═════ SELECTED PASSAGE ═════
The ancient Jewish prophets had these same kinds of spiritual experiences that we do, and they had the same sense that something holds it all together. The prophet Isaiah had a vision of heaven, and in his vision angels were shouting, "Holy, holy, holy, is the Lord Almighty; the whole earth is full of his glory."

The Hebrew word for glory here is kavod, which means weight or significance.

The whole earth is full of the weight and significance of who God is. The prophets were deeply influenced by this understanding that the earth is drenched with the presence of God.

The writer David said, "The earth is the Lord's, and everything in it." He later prayed, "Where can I go from your Spirit? Where can I flee from your presence?"

According to the ancient Jewish worldview, God is not somewhere else. God is right here. It is God's world and God made it and God owns it and God is present everywhere in it. In the book of Genesis, a man named Jacob had a dream in which God spoke to him and reminded him of his destiny and purpose. When Jacob woke up, he said, "Surely the Lord is in this place, and I was not aware of it."

God has been there all along, and Jacob is just beginning to realize it. He's waking up from physical sleep, but he is also waking up from spiritual sleep. I've heard people tell stories about something powerful that happened and then at the end of the story say, "And then God showed up!" As if God were somewhere else and then decided to intervene.

But God is always present. We're the ones who show up.

For the ancient Jew, the world is soaked in the presence of God.

The whole earth is full of the kavod of God.

For the writers of the Bible, this truth is everywhere. It's here. It's there.

It's all over.

And not only is truth everywhere, not only is the whole earth filled with the kavod of God, but the writer Paul makes a fascinating observation about people in his letter to the Romans. He says at one point, "Indeed, when Gentiles, who do not have the law, do by nature things required by the law, they are a law for themselves." Gentiles is his word for people who don't follow God, and law is his word for the Scriptures. So he says that people who don't know anything about God are able to do the right thing on a regular basis. Without having any instructions from God or the Bible, these people are still able from time to time to live as God created us to live. For Paul, truth is available to everyone.
═════
# [BRIEF 1]
In the passage on God's presence, what does the Hebrew word kavod mean?
# [BRIEF 2]
Please reproduce the passage on God's presence from "But God is always" to "here. It's there.".
The listing that comes next is separate material, not part of the passage on God's presence.
═════ INFORMATION PROVIDED ═════
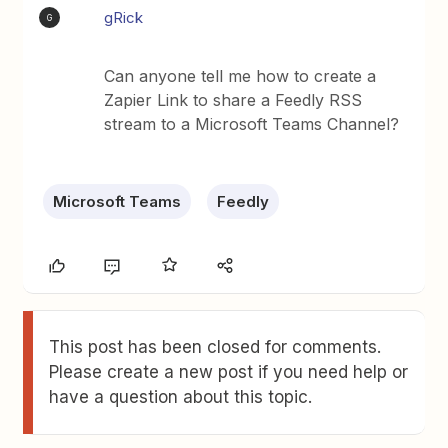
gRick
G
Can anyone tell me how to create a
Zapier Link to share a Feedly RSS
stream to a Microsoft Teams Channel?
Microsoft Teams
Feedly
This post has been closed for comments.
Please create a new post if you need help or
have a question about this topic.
═════
═════ INFORMATION PROVIDED ═════
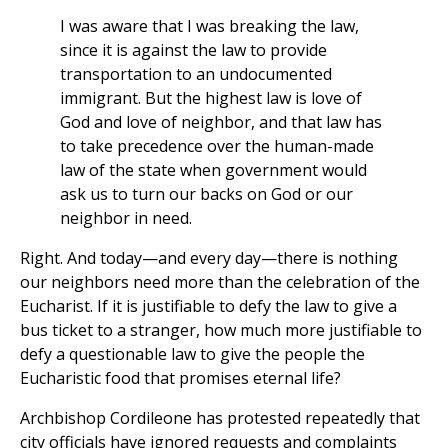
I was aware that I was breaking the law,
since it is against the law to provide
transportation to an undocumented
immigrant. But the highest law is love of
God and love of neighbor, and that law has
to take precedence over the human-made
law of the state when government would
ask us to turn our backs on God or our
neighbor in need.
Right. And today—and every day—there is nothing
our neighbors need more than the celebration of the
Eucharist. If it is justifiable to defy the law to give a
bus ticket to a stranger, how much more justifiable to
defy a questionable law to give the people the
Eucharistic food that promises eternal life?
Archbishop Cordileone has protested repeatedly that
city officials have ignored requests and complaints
═════
═════ INFORMATION PROVIDED ═════
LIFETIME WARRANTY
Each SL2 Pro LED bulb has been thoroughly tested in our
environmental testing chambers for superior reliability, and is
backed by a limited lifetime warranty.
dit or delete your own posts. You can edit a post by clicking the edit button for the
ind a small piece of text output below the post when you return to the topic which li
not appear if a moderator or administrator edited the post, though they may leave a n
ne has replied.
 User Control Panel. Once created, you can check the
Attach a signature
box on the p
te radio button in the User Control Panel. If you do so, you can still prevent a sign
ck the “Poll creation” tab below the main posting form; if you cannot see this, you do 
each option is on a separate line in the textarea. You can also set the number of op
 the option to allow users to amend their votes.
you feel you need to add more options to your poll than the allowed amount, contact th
═════
# [TASK SOLUTION 1]
Weight or significance.

# [TASK SOLUTION 2]
But God is always present. We're the ones who show up.

For the ancient Jew, the world is soaked in the presence of God.

The whole earth is full of the kavod of God.

For the writers of the Bible, this truth is everywhere. It's here. It's there.